Constraint on the quadrupole moment of super-massive black hole candidates from the estimate of the mean radiative efficiency of AGN

TL;DR

This paper constrains the quadrupole moment of supermassive black hole candidates by using the observed mean radiative efficiency of AGN, testing the black hole hypothesis against deviations in gravitational multipole moments.

Contribution

It provides the first observational constraint on the quadrupole moment of supermassive black hole candidates using current AGN efficiency data.

Findings

Quadrupole moment bound: -2.01 < q < 0.14

Supports the black hole hypothesis within the constrained range

Uses current AGN radiative efficiency estimates

Abstract

The super-massive objects at the center of many galaxies are commonly thought to be black holes.

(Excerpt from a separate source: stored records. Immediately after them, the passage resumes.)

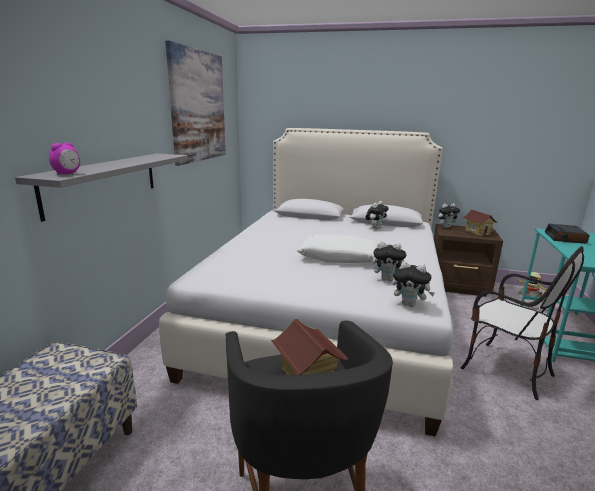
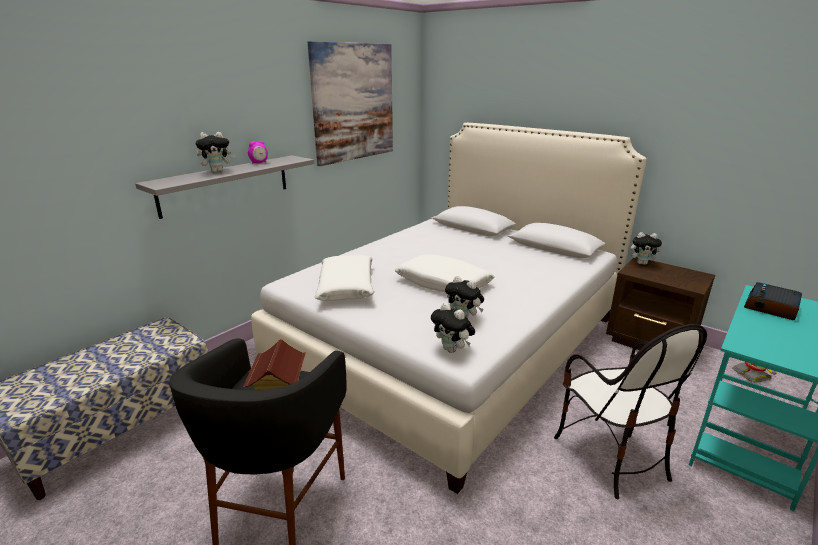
camera: 25 degrees right, 5 degrees up
alarm clock [49,142,80,175] -> alarm clock moved to [248,141,268,164]
plush toy [365,201,389,229] -> plush toy moved to [196,132,236,173]
toy house [462,210,498,236] -> none
none -> white pillow [314,255,374,301]

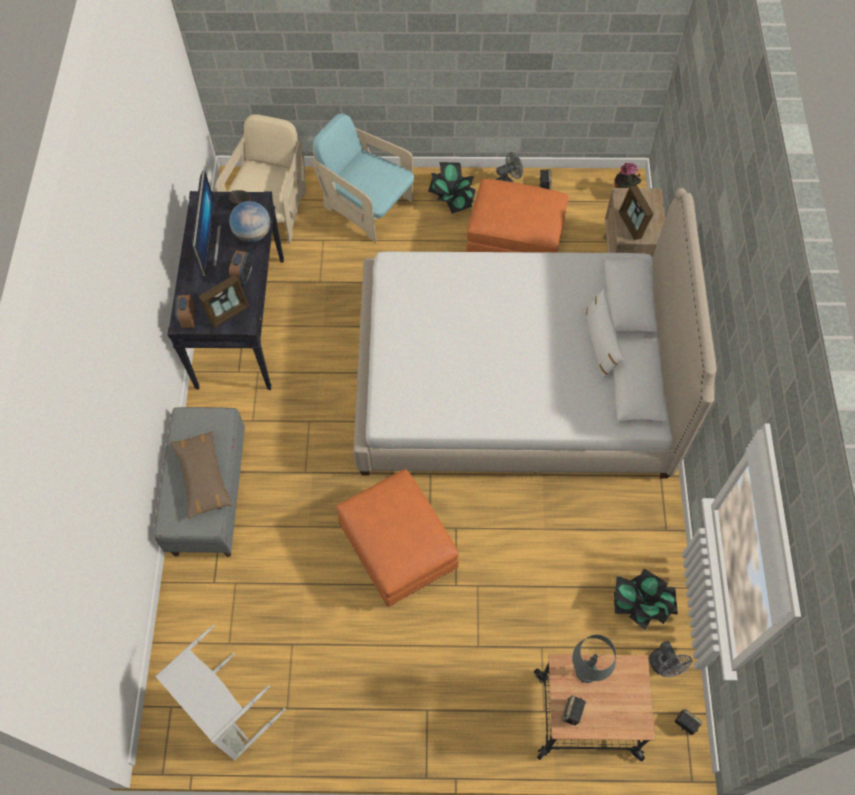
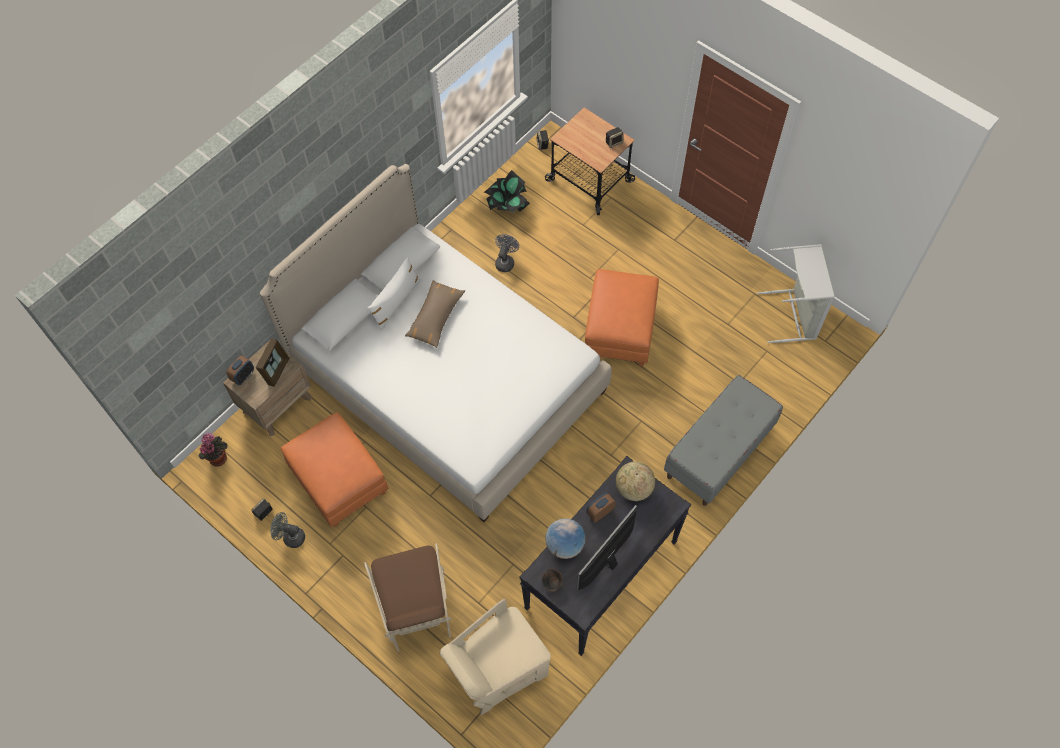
camera: 140 degrees left, 0 degrees up
brown pillow [171,431,233,519] -> brown pillow moved to [405,280,465,348]
alarm clock [175,295,195,329] -> alarm clock moved to [227,356,254,385]
picture frame [199,275,249,328] -> globe [616,462,655,501]
turquoise armchair [312,113,414,242] -> brown armchair [364,543,451,652]
potted plant [428,162,476,214] -> none
grey table lamp [572,635,616,683] -> none
grey fan [649,641,692,677] -> grey fan moved to [495,234,519,272]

In 4-dimensional general relativity, a black hole is completely specified by its mass $M$ and by its spin angular momentum $J$. All the higher multipole moments of the gravitational field depend in a very specific way on these two parameters. For instance, the mass quadrupole moment is $Q = - J^2/M$. If we can estimate $M$, $J$, and $Q$ for the super-massive objects in galactic nuclei, we over-constrain the theory and we can test the black hole hypothesis. While there are many works studying how this can be done with future observations, in this paper a constraint on the quadrupole moment of these objects is obtained by using the current estimate of the mean radiative efficiency of AGN. In terms of the anomalous quadrupole moment $q$, the bound is $-2.01 < q < 0.14$.